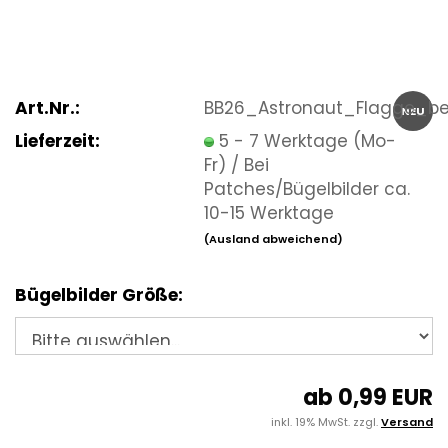
Art.Nr.:
BB26_Astronaut_Flagge_be
NEU
Lieferzeit:
5 - 7 Werktage (Mo-
Fr) / Bei
Patches/Bügelbilder ca.
10-15 Werktage
(Ausland abweichend)
Bügelbilder Größe:
ab 0,99 EUR
inkl. 19% MwSt. zzgl.
Versand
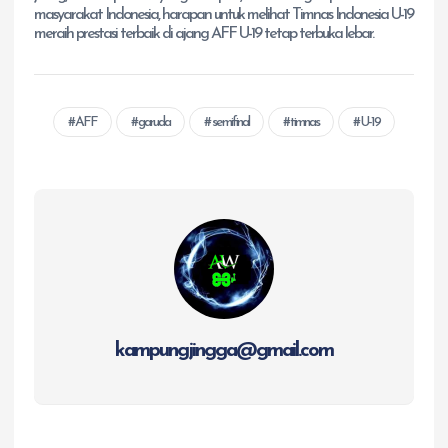
masyarakat Indonesia, harapan untuk melihat Timnas Indonesia U-19
meraih prestasi terbaik di ajang AFF U-19 tetap terbuka lebar.
AFF
garuda
semifinal
timnas
U-19
kampungjingga@gmail.com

__What is required__
Copy the text of both items above with "Werktage" swapped for "Arbeitstage" wherever it occurs and everything else kept as is. Leave out the pictures.

__Response__
Art.Nr.:
BB26_Astronaut_Flagge_be
NEU
Lieferzeit:
5 - 7 Arbeitstage (Mo-
Fr) / Bei
Patches/Bügelbilder ca.
10-15 Arbeitstage
(Ausland abweichend)
Bügelbilder Größe:
ab 0,99 EUR
inkl. 19% MwSt. zzgl.
Versand
masyarakat Indonesia, harapan untuk melihat Timnas Indonesia U-19
meraih prestasi terbaik di ajang AFF U-19 tetap terbuka lebar.
AFF
garuda
semifinal
timnas
U-19
kampungjingga@gmail.com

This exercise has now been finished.